**TEXT UNDER STUDY:**
BEGIN

We Are Our Best Alarm Clocks

Your sleep-wake cycle is regulated by a protein called PER. The protein level rises and falls each day, peaking in the evening and plummeting at night. When PER levels are low, your blood pressure drops, heart rate slows, and thinking becomes foggier. You get sleepy.
If you follow a diligent sleep routine — waking up the same time every day — your body learns to increase your PER levels in time for your alarm. About an hour before you’re supposed to wake up, PER levels rise (along with your body temperature and blood pressure). To prepare for the stress of waking, your body releases a cocktail of stress hormones, like cortisol. Gradually, your sleep becomes lighter and lighter.
And that’s why you wake up before your alarm. Your body hates your alarm clock. It’s jarring. It’s stressful. And it ruins all that hard work. It defeats the purpose of gradually waking up.

END

**INSTRUCTIONS:**
a) Answer these questions from the text on waking before the alarm:
(i) What protein regulates the sleep-wake cycle?
(ii) About how long before the intended wake-up time do PER levels rise?
(iii) Which stress hormone does the text name as part of the "cocktail" released before waking?
b) Please carry on the text on waking before the alarm with one short paragraph that follows its last sentence.

**SUPPLIED MATERIAL:**
BEGIN

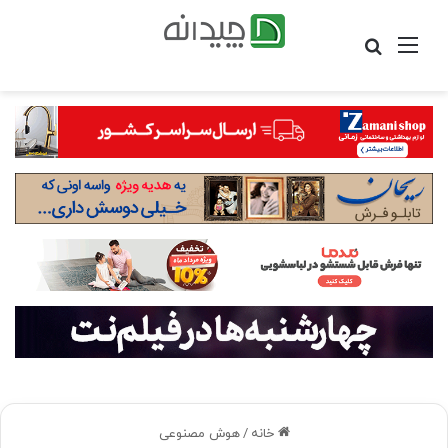
منو
جستجو
برای
خانه
/
هوش مصنوعی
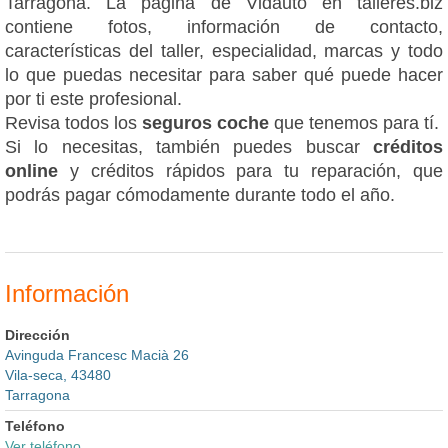
Tarragona. La página de Vidauto en talleres.biz
contiene fotos, información de contacto,
características del taller, especialidad, marcas y todo
lo que puedas necesitar para saber qué puede hacer
por ti este profesional.
Revisa todos los
seguros coche
que tenemos para tí.
Si lo necesitas, también puedes buscar
créditos
online
y créditos rápidos para tu reparación, que
podrás pagar cómodamente durante todo el año.
Información
Dirección
Avinguda Francesc Macià 26
Vila-seca, 43480
Tarragona
Teléfono
Ver teléfono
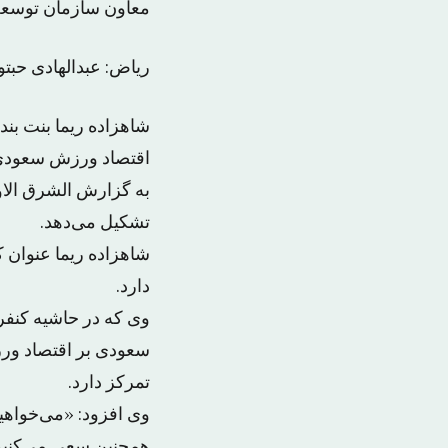
معاون سازمان توسعه
ریاض: عبدالهادی حبتو
اقتصاد ورزش سعودی ۸ درصد کل اقتصاد کشور را تشکیل خواهد
به گزارش الشرق الاو
تشکیل می‌دهد.
شاهزاده ریما عنوان
دارد.
وی که در حاشیه کنف
سعودی بر اقتصاد ورز
تمرکز دارد.
همچنین سعی می‌کنیم این عدد تا س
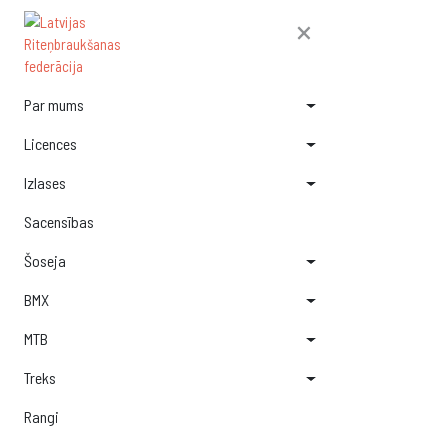
×
Par mums
Licences
Izlases
Sacensības
Šoseja
BMX
MTB
Treks
Rangi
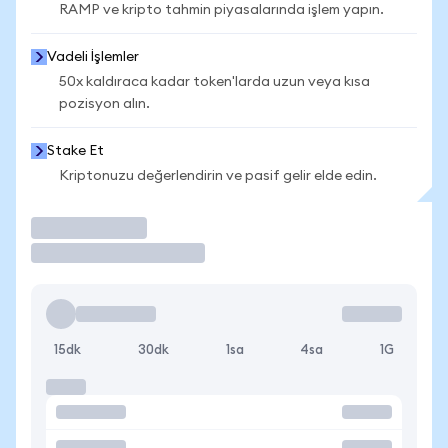
RAMP ve kripto tahmin piyasalarında işlem yapın.
Vadeli İşlemler
50x kaldıraca kadar token'larda uzun veya kısa
pozisyon alın.
Stake Et
Kriptonuzu değerlendirin ve pasif gelir elde edin.
İşlem Yap
15dk
30dk
1sa
4sa
1G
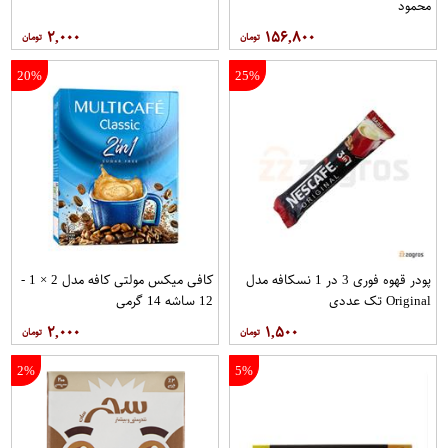
محمود
۲,۰۰۰
۱۵۶,۸۰۰
20%
25%
پودر قهوه فوری 3 در 1 نسکافه مدل
کافی میکس مولتی کافه مدل 2 × 1 -
Original تک عددی
12 ساشه 14 گرمی
۲,۰۰۰
۱,۵۰۰
2%
5%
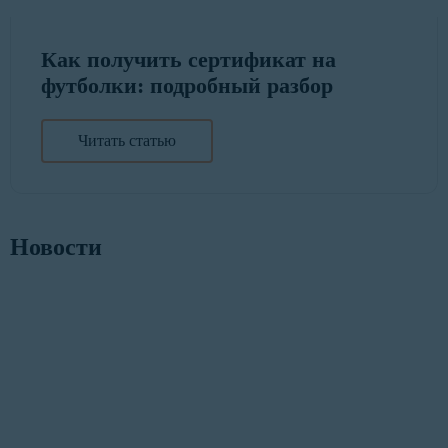
Как получить сертификат на
футболки: подробный разбор
Читать статью
Новости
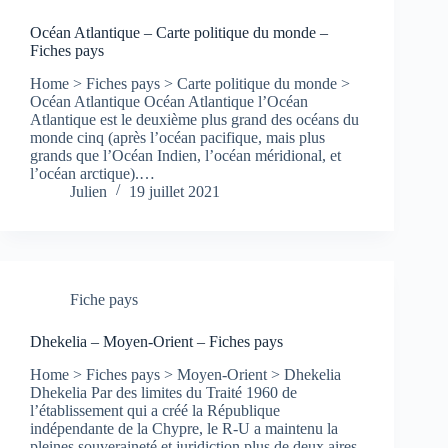
Océan Atlantique – Carte politique du monde –
Fiches pays
Home > Fiches pays > Carte politique du monde >
Océan Atlantique Océan Atlantique l’Océan
Atlantique est le deuxième plus grand des océans du
monde cinq (après l’océan pacifique, mais plus
grands que l’Océan Indien, l’océan méridional, et
l’océan arctique).…
Julien
19 juillet 2021
Fiche pays
Dhekelia – Moyen-Orient – Fiches pays
Home > Fiches pays > Moyen-Orient > Dhekelia
Dhekelia Par des limites du Traité 1960 de
l’établissement qui a créé la République
indépendante de la Chypre, le R-U a maintenu la
pleines souveraineté et juridiction plus de deux aires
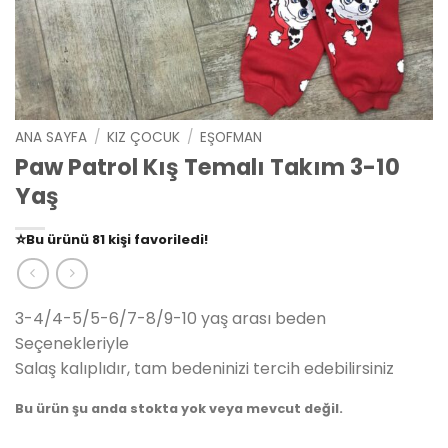
ANA SAYFA
/
KIZ ÇOCUK
/
EŞOFMAN
Paw Patrol Kış Temalı Takım 3-10
Yaş
👀
Şu an
79 kişi
inceliyor!
⭐️
Bu ürünü
81 kişi
favoriledi!
🛒
39 kişi
sepetine ekledi!
✅
Bugün
14 adet
satıldı
3-4/4-5/5-6/7-8/9-10 yaş arası beden
Seçenekleriyle
Salaş kalıplıdır, tam bedeninizi tercih edebilirsiniz
Bu ürün şu anda stokta yok veya mevcut değil.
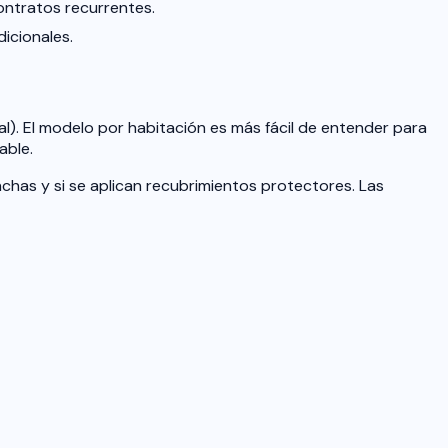
ontratos recurrentes.
icionales.
al). El modelo por habitación es más fácil de entender para
able.
nchas y si se aplican recubrimientos protectores. Las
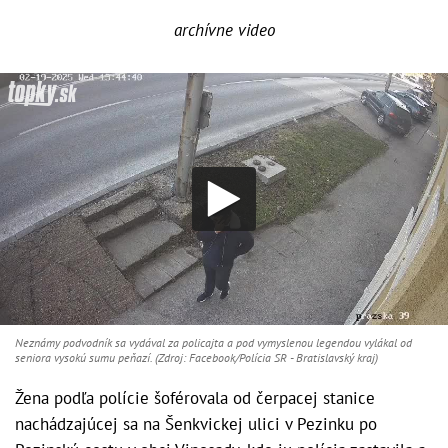
archívne video
Neznámy podvodník sa vydával za policajta a pod vymyslenou legendou vylákal od
seniora vysokú sumu peňazí. (Zdroj: Facebook/Polícia SR - Bratislavský kraj)
Žena podľa polície šoférovala od čerpacej stanice
nachádzajúcej sa na Šenkvickej ulici v Pezinku po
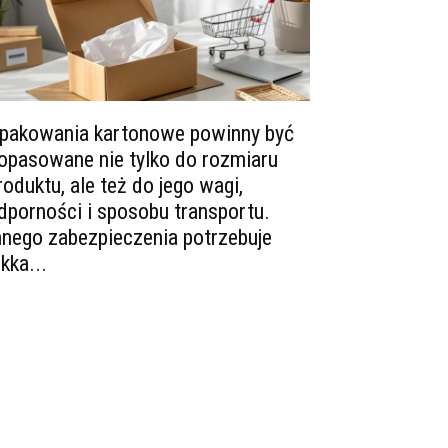
pakowania kartonowe powinny być
opasowane nie tylko do rozmiaru
roduktu, ale też do jego wagi,
dporności i sposobu transportu.
nnego zabezpieczenia potrzebuje
ekka...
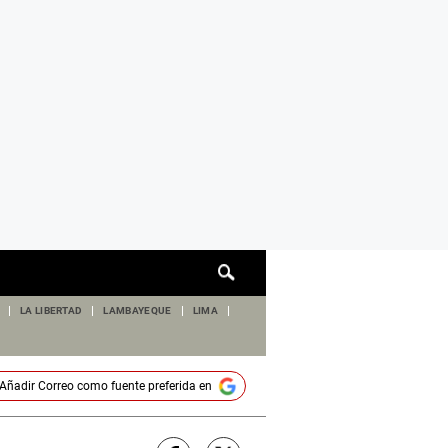
Cuadro
de
búsqueda
LA LIBERTAD
LAMBAYEQUE
LIMA
Añadir
Correo
como fuente preferida en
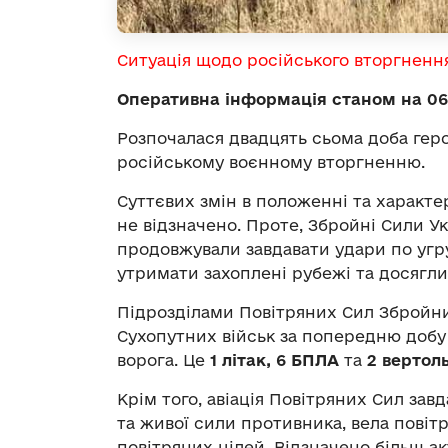
Ситуація щодо російського вторгненн
Оперативна інформація станом на 06.
Розпочалася двадцять сьома доба гер
російському воєнному вторгненню.
Суттєвих змін в положенні та характе
не відзначено. Проте, Збройні Сили Ук
продовжували завдавати удари по угру
утримати захоплені рубежі та досягли
Підрозділами Повітряних Сил Збройни
Сухопутних військ за попередню доб
ворога. Це
1 літак, 6 БПЛА
та
2 вертол
Крім того, авіація Повітряних Сил зав
та живої сили противника, вела повіт
повітряних цілей. Відзначено більш акт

END

**ANSWERS FOR THE EXERCISE:**
a)
(i) PER
(ii) About an hour
(iii) Cortisol

b)
Mental Floss answers the question of why some of us frequently wake up five minutes before our alarm clock goes off, and that answer is basically that our body’s internal clock is made of magic (and proteins and hormones). Having a sleep routine helps with this, which means going to bed at a different hour each day will still make it hard for you to wake up before your alarm so you can get out of bed and go to work, or whatever it is you want to wake up for in the morning (i.e. exercise, children). My problem is that when my internal clock wakes me up and I see I have five minutes before my alarm will go off, I think “Yes! I have five more minutes of sleep.” So I go back to sleep. And then my alarm goes off five minutes later and it’s not pleasant.